1219 sayılı Tababet ve Şuabatı Sanatlarının Tarzı İcrasına Dair Kanun’un 41. maddesinde “Kişisel çıkar amacı olmasa bile diplomasız olarak diş hekimliği mesleğine ilişkin herhangi bir muayene veya müdahale yapan, diş hekimliği klinik hizmetleri ile ilgili işyeri açanların meslek icraları durdurulur. Bu kimseler hakkında üç yıldan beş yıla kadar hapis ve bin güne kadar adlî para cezasına hükmolunur”, aynı Kanun’un Ek-7. maddesinde ise “Diş protez teknisyenleri; sahip oldukları diploma veya belgelerin hak kazandırdığı unvanlardan başkalarını kullanamazlar, hastalarla doğrudan doğruya mesleki ilişkiye giremezler, laboratuvarlarında münhasıran diş hekimliği mesleğini icra etmekte kullanılan araç ve gereçleri bulunduramazlar, ek 4’üncü maddenin belirlediği sınırlar dışında herhangi bir çalışma yapamazlar, tavsiyede bulunamazlar, yukarıdaki fıkra hükmüne aykırı hareket eden diş protez teknisyenleri, 41’inci madde hükümlerine göre cezalandırılır.” şeklindeki düzenlemeler karşısında; Somut olayda mahkeme kararına istinaden sanığın işyerinde yapılan aramada ele geçen malzemelerin, düzenlenen bilirkişi raporuna göre diş hekimlerinin kullanacağı malzemelerden olması nedeniyle sanığın eyleminin 1219 sayılı Kanun’un 41. maddesine uyduğu anlaşılmakla; mahkemenin uygulamasında bir isabetsizlik görülmediğinden tebliğnamenin bozma isteyen düşüncesine iştirak olunmamış; davaya katılma hakkı bulunmayan Mersin Diş Hekimleri Odasının katılmasına karar verilmesi, vekalet ücretine hükmedilmemesi karşısında esasa etkili görülmemiştir.

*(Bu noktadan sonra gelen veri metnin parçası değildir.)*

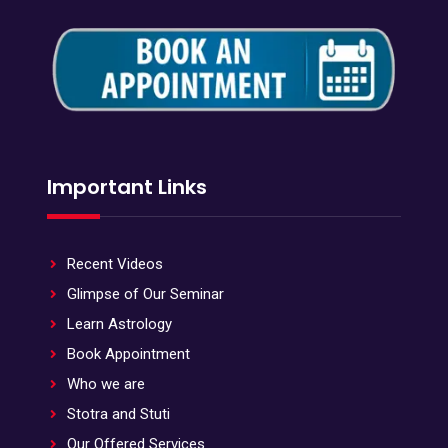
Important Links
Recent Videos
Glimpse of Our Seminar
Learn Astrology
Book Appointment
Who we are
Stotra and Stuti
Our Offered Services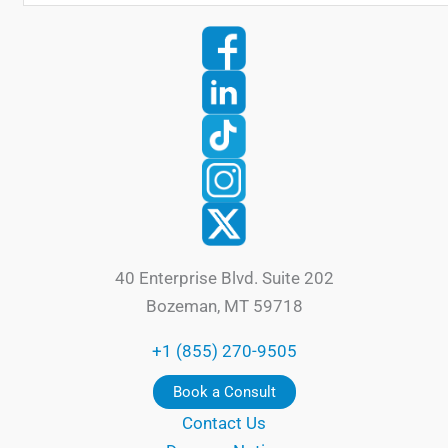
40 Enterprise Blvd. Suite 202
Bozeman, MT 59718
+1 (855) 270-9505
Book a Consult
Contact Us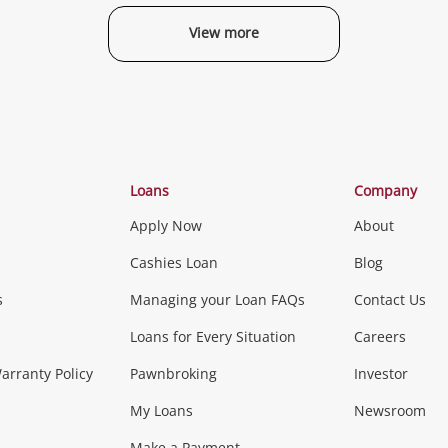
View more
Categories
Loans
Company
Apply Now
About
Phones, Came
Cashies Loan
Blog
s
Managing your Loan FAQs
Contact Us
Smartphones
Tablets
L
Loans for Every Situation
Careers
Music, TV & V
rranty Policy
Pawnbroking
Investor
My Loans
Newsroom
s)
more...
Musical Instruments
Home 
Make a Payment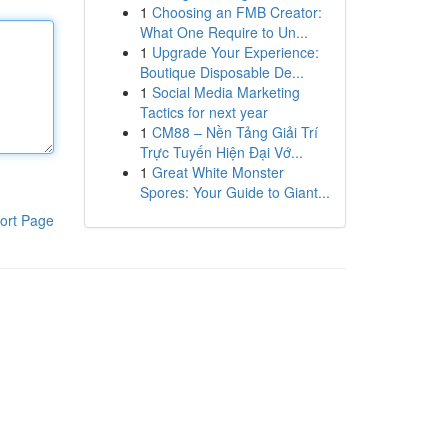
1
Choosing an FMB Creator:
What One Require to Un...
1
Upgrade Your Experience:
Boutique Disposable De...
1
Social Media Marketing
Tactics for next year
1
CM88 – Nền Tảng Giải Trí
Trực Tuyến Hiện Đại Vớ...
1
Great White Monster
Spores: Your Guide to Giant...
ort Page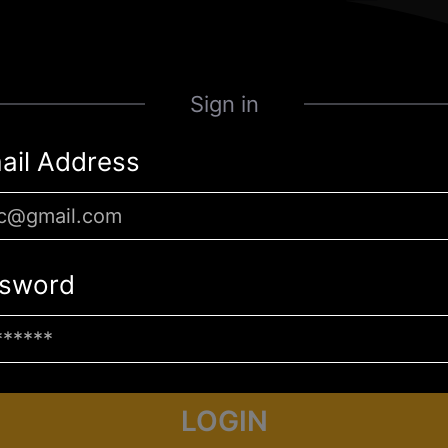
Sign in
ail Address
sword
LOGIN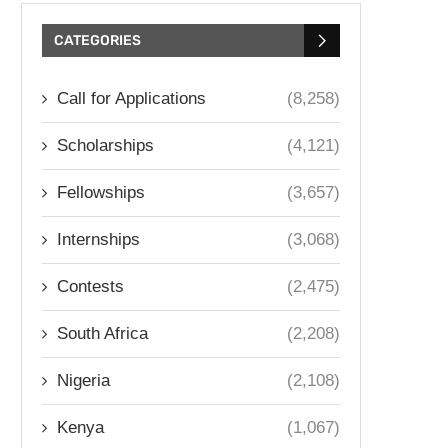
CATEGORIES
Call for Applications
(8,258)
Scholarships
(4,121)
Fellowships
(3,657)
Internships
(3,068)
Contests
(2,475)
South Africa
(2,208)
Nigeria
(2,108)
Kenya
(1,067)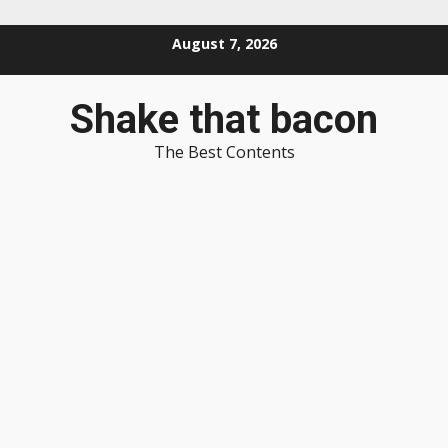
Skip
August 7, 2026
to
content
Shake that bacon
The Best Contents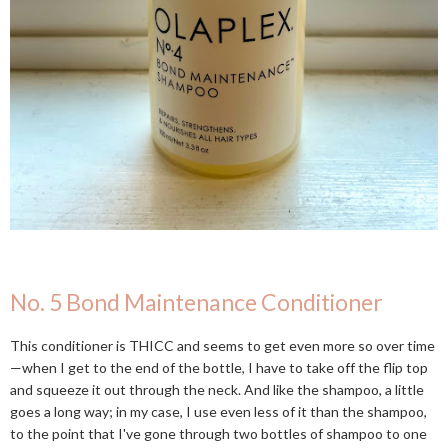
No. 5 Bond Maintenance Conditioner
This conditioner is THICC and seems to get even more so over time
—when I get to the end of the bottle, I have to take off the flip top
and squeeze it out through the neck. And like the shampoo, a little
goes a long way; in my case, I use even less of it than the shampoo,
to the point that I've gone through two bottles of shampoo to one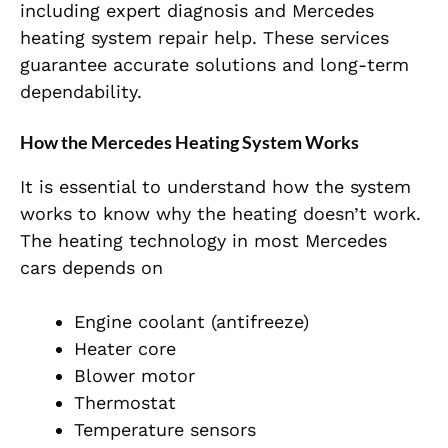
including expert diagnosis and Mercedes
heating system repair help. These services
guarantee accurate solutions and long-term
dependability.
How the Mercedes Heating System Works
It is essential to understand how the system
works to know why the heating doesn’t work.
The heating technology in most Mercedes
cars depends on
Engine coolant (antifreeze)
Heater core
Blower motor
Thermostat
Temperature sensors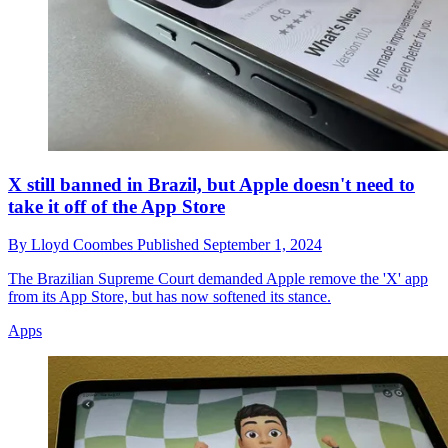
X still banned in Brazil, but Apple doesn't need to
take it off of the App Store
By
Lloyd Coombes
Published
September 1, 2024
The Brazilian Supreme Court demanded Apple remove the 'X' app
from its App Store, but has now softened its stance.
Apps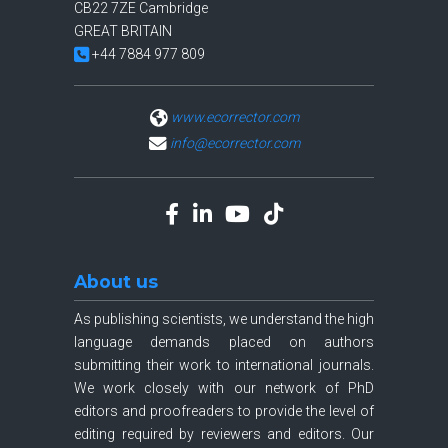
CB22 7ZE Cambridge
GREAT BRITAIN
+44 7884 977 809
www.ecorrector.com
info@ecorrector.com
About us
As publishing scientists, we understand the high
language demands placed on authors
submitting their work to international journals.
We work closely with our network of PhD
editors and proofreaders to provide the level of
editing required by reviewers and editors. Our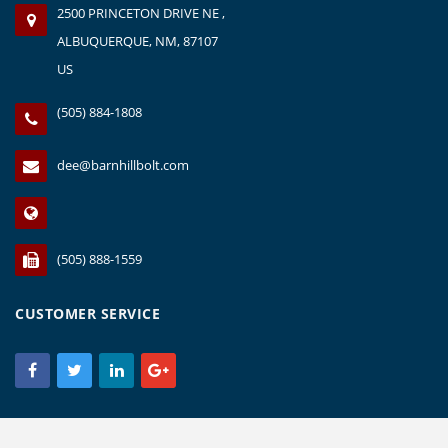
2500 PRINCETON DRIVE NE ,
ALBUQUERQUE, NM, 87107
US
(505) 884-1808
dee@barnhillbolt.com
(505) 888-1559
CUSTOMER SERVICE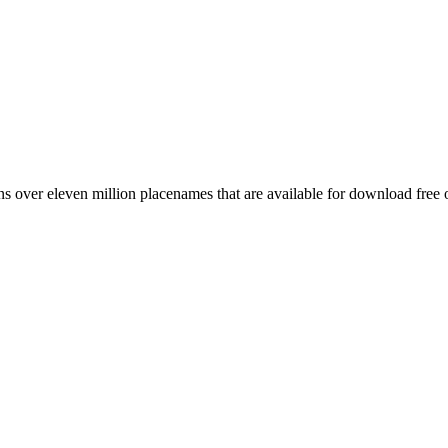
 over eleven million placenames that are available for download free 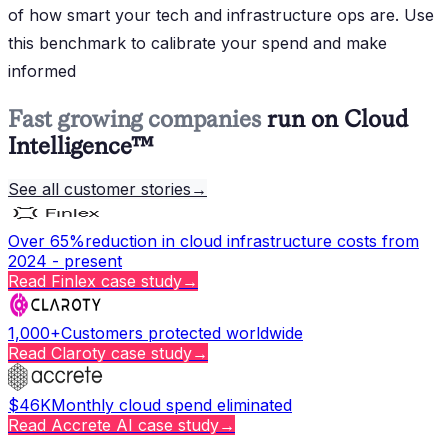
of how smart your tech and infrastructure ops are. Use
this benchmark to calibrate your spend and make
informed
Fast growing companies
run on Cloud
Intelligence™
See all customer stories
→
Over 65%
reduction in cloud infrastructure costs from
2024 - present
Read
Finlex
case study
→
1,000+
Customers protected worldwide
Read
Claroty
case study
→
$46K
Monthly cloud spend eliminated
Read
Accrete AI
case study
→
Copy page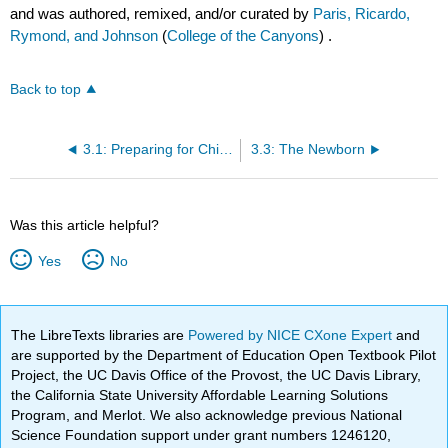
and was authored, remixed, and/or curated by
Paris, Ricardo,
Rymond, and Johnson
(
College of the Canyons
) .
Back to top
3.1: Preparing for Childbirth
3.3: The Newborn
Was this article helpful?
Yes
No
The LibreTexts libraries are
Powered by NICE CXone Expert
and
are supported by the Department of Education Open Textbook Pilot
Project, the UC Davis Office of the Provost, the UC Davis Library,
the California State University Affordable Learning Solutions
Program, and Merlot. We also acknowledge previous National
Science Foundation support under grant numbers 1246120,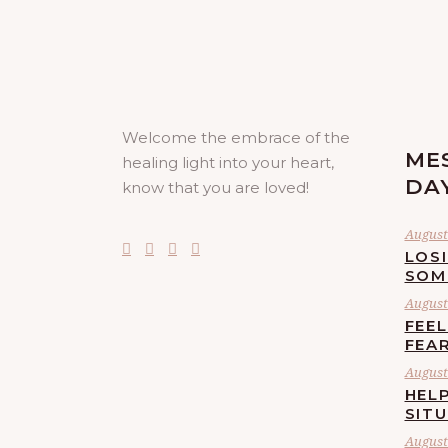
Welcome the embrace of the
ME
healing light into your heart,
DA
know that you are loved!
August 
LOS
SOM
August 
FEE
FEA
August 
HELP
SIT
August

Vicdani kanının oluştuğu duruşma sürecini yansıtan tutanaklar, belgeler ve gerekçe içeriğine göre yapılan incelemede;
Yükletilen suçun sanık tarafından işlendiğinin kanuna uygun olarak yürütülen duruşma sonucu saptandığı, bütün kanıtlarla aşamalarda ileri sürülen iddia ve savunmaların temyiz denetimini sağlayacak biçimde ve eksiksiz sergilendiği, özleri değiştirilmeksizin tartışıldığı, vicdani kanının kesin, tutarlı ve çelişmeyen verilere dayandırıldığı,
Eylemin doğru olarak nitelendirildiği ve Kanun’da öngörülen suç tipine uyduğu,
Anlaşılmış ve ileri sürülen başkaca temyiz nedenleri yerinde görülmediği gibi hükmü etkileyecek oranda hukuka aykırılığa da rastlanmamıştır.

./..
Ancak,
Kasıtlı suçtan hapis cezasına mahkumiyetin kanuni sonucu olarak sanık hakkında 5237 sayılı TCK’nın 53. maddesi uyarınca hak yoksunluklarına hükmedilmiş ise de, 24/11/2015 tarih ve 29542 sayılı Resmi Gazete’de yayımlanan Anayasa Mahkemesinin 08/10/2015 tarih ve 2014/140 E, 2015/85 K. sayılı kararı ile anılan maddenin bazı hükümlerinin iptal edilmiş olması nedeniyle yeniden değerlendirme yapılması zorunluluğu,
Bozmayı gerektirmiş ve sanık müdafiinin temyiz nedenleri bu itibarla yerinde görüldüğünden hükmün BOZULMASINA, bu aykırılık yeniden yargılama yapılmasına gerek olmaksızın düzeltilebilir nitelikte olduğundan, 5320 sayılı Kanun’un 8/1. maddesi gereğince uygulanması gereken 1412 sayılı CMUK’nın 322. maddesi uyarınca, hükümden TCK’nın 53. maddesinin uygulanmasına ilişkin bölümün çıkartılıp, yerine ”24/11/2015 tarih ve 29542 sayılı Resmi Gazete’de yayımlanan Anayasa Mahkemesinin 08/10/2015 tarih ve 2014/140 E, 2015/85 K. sayılı iptal kararı da gözetilerek, kasıtlı suçtan hapis cezasına mahkumiyetin kanuni sonucu olarak, TCK’nın 53. maddesinin uygulanmasına,” ibaresi yazılmak suretiyle, başkaca yönleri Kanun’a uygun bulunan hükmün DÜZELTİLEREK ONANMASINA, 17.02.2016 tarihinde oybirliğiyle karar verildi.